Work request a>
Answer these questions using the lucid dreaming interview below:
(i) In what year did the interviewee read Seth Speaks?
(ii) What did he see through the window in place of the field that he knew was there?
(iii) What does he keep in the back of his dream notebook?

Text for analysis>
⁂
His goals for his lucid dream excursions are to become more familiar with
his own psyche as well as other states of consciousness and existence - and
perhaps most importantly, to have fun. While not dreaming, he teaches
classes in physics, psychology, and philosophy at a liberal arts college in
the Northwestern part of the U.S.
Robert: Can you recall your first lucid dream experience? Please, tell us
As a child, I would occasionally realize that a fearful dream was "just a
dream" and wake myself up. I can only recall a couple of times when I was
able to tell myself that I was dreaming and continue dreaming. I also
remember a number of dreams in which I would sort of know it was a dream and
that I could fly if I could push off a particular spot in the alley or hold
my legs up as I floated down the long hill that I lived on. I think that I
thought of these dreams more as "that reality in which I can fly" rather
than as recognizing them as lucid dreams. I'm hesitant to say much more
about my childhood memories because I can't be sure my recall is accurate.
(The reconstruction of memories of the past based on current beliefs is a
hot research field right now.)
Robert: When did you first learn about conscious dreaming or lucid dreaming?
What about that lucid dreaming experience (or those early experiences) did
you find interesting?
I first learned about manipulating the dream environment from reading Seth
Speaks in 1974. Immediately after reading that book, I often awoke
remembering that I had been lucid, but with little or no recall of the
actual dream. The first fully lucid dream that I can remember now occurred
about a year later and I became lucid when I found myself floating above my
bed and bumping into the ceiling. I knew my body was asleep and this was a
dream but I wondered if I was also out-of-body so I looked out the window. I
saw a parking lot instead of the field that I knew was there in waking
reality. At the time, I believed that out-of-body experiences would take
place in the waking-world setting, so my dreaming self was puzzled by the
clear feeling of being out-of-body, yet the certain knowledge that this was
For several years afterwards, I was always trying to come up with some model
that included a clear distinction between lucid dreams and out-of-body
experiences. I think the desire to understand the distinction helped me have
many lucid dreams. Whenever I would read another author's ideas on the
subject and start to believe that view, I would have a lucid dream in which
my dreaming self found some reason to reject that model. I think a good
model is a wonderful thing, but a good question leads to more interesting
Robert: At that time, what methods did you use to bring conscious awareness
into the dream state? Has that changed over the years?
During the day, I would use a belief-changing exercise about being able to
become lucid in my dreams or have out-of-body experiences. Then I would use
similar pre-sleep suggestions. I was highly motivated so I did this almost
every night. I still use and believe in suggestions, but I tend to just let
lucidity come when it does. I've noticed that I usually have a couple of
nights of non-lucid or semi-lucid flying dreams before a series of lucid
dreams, so I often just wait until I have flying dreams and then suggest for
lucidity. One other "method" that I use now is to keep a list of "cool"
dreams in the back of my dream notebook. When I want to induce a lucid
dream, I'll re-read a number of previous lucid or nearly-lucid flying dreams
and that seems to spark the awareness of lucidity. At times in the past,
I've also had some success with the approach of asking "Is this a dream?"
⁂
Data to process>
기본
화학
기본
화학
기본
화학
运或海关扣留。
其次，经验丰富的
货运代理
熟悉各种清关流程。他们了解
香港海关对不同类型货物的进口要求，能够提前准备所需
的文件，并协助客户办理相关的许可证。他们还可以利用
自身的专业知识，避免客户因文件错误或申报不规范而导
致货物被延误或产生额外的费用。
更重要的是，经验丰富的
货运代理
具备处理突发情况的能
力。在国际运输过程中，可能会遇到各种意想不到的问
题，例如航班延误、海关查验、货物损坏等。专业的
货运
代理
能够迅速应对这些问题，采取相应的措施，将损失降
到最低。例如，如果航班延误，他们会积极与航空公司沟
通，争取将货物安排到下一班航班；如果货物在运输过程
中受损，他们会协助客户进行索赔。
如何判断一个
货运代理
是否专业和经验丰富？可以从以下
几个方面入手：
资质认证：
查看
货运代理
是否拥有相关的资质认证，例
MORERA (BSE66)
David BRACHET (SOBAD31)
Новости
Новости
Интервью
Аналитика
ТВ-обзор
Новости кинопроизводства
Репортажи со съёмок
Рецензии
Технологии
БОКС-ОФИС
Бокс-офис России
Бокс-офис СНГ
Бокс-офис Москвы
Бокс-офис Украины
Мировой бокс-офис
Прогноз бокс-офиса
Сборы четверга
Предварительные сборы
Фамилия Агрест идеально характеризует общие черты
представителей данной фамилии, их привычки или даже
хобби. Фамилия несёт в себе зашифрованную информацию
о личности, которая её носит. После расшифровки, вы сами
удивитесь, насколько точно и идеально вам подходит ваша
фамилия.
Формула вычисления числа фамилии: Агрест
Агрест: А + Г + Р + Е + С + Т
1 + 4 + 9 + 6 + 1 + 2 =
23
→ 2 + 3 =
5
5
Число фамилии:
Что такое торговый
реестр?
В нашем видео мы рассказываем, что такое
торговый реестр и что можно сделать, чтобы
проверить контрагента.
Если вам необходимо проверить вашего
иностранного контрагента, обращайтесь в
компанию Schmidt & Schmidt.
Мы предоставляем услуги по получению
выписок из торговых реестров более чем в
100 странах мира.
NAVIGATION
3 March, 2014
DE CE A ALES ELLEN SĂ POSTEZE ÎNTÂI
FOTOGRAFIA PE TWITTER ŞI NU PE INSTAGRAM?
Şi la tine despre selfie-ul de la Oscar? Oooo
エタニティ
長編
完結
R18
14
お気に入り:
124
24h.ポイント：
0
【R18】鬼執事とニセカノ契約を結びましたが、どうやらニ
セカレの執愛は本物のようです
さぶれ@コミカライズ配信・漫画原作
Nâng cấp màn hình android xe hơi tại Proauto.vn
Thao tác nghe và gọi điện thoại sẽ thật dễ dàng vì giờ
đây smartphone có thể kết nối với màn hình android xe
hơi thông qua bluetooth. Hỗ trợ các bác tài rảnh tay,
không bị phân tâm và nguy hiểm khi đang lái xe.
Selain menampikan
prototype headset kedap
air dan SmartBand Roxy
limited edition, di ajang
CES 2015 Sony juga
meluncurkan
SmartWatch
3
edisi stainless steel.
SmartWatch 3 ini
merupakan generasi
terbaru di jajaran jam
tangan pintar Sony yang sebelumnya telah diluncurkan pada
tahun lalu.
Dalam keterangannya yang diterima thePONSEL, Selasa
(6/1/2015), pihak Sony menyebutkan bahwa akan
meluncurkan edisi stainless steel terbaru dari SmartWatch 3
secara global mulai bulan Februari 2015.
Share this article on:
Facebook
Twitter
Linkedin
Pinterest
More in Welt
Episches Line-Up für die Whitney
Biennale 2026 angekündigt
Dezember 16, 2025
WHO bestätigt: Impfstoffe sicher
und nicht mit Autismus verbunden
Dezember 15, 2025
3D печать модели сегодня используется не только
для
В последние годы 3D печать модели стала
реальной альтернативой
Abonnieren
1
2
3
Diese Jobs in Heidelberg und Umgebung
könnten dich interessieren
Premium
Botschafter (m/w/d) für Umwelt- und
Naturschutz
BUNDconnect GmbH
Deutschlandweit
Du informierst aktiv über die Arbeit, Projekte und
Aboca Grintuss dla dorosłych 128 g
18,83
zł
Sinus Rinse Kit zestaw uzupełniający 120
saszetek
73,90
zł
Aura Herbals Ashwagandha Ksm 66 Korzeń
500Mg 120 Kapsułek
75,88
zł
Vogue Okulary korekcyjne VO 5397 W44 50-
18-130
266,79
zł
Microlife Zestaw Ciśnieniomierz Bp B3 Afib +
⁂
Work request b> Copy the entries verbatim, starting at the first line of the entries and ending with the line containing "Предварительные сборы", with that line included.

Answer box a>
(i) 1974.
(ii) A parking lot.
(iii) A list of "cool" dreams.

Answer box b>
기본
화학
기본
화학
기본
화학
运或海关扣留。
其次，经验丰富的
货运代理
熟悉各种清关流程。他们了解
香港海关对不同类型货物的进口要求，能够提前准备所需
的文件，并协助客户办理相关的许可证。他们还可以利用
自身的专业知识，避免客户因文件错误或申报不规范而导
致货物被延误或产生额外的费用。
更重要的是，经验丰富的
货运代理
具备处理突发情况的能
力。在国际运输过程中，可能会遇到各种意想不到的问
题，例如航班延误、海关查验、货物损坏等。专业的
货运
代理
能够迅速应对这些问题，采取相应的措施，将损失降
到最低。例如，如果航班延误，他们会积极与航空公司沟
通，争取将货物安排到下一班航班；如果货物在运输过程
中受损，他们会协助客户进行索赔。
如何判断一个
货运代理
是否专业和经验丰富？可以从以下
几个方面入手：
资质认证：
查看
货运代理
是否拥有相关的资质认证，例
MORERA (BSE66)
David BRACHET (SOBAD31)
Новости
Новости
Интервью
Аналитика
ТВ-обзор
Новости кинопроизводства
Репортажи со съёмок
Рецензии
Технологии
БОКС-ОФИС
Бокс-офис России
Бокс-офис СНГ
Бокс-офис Москвы
Бокс-офис Украины
Мировой бокс-офис
Прогноз бокс-офиса
Сборы четверга
Предварительные сборы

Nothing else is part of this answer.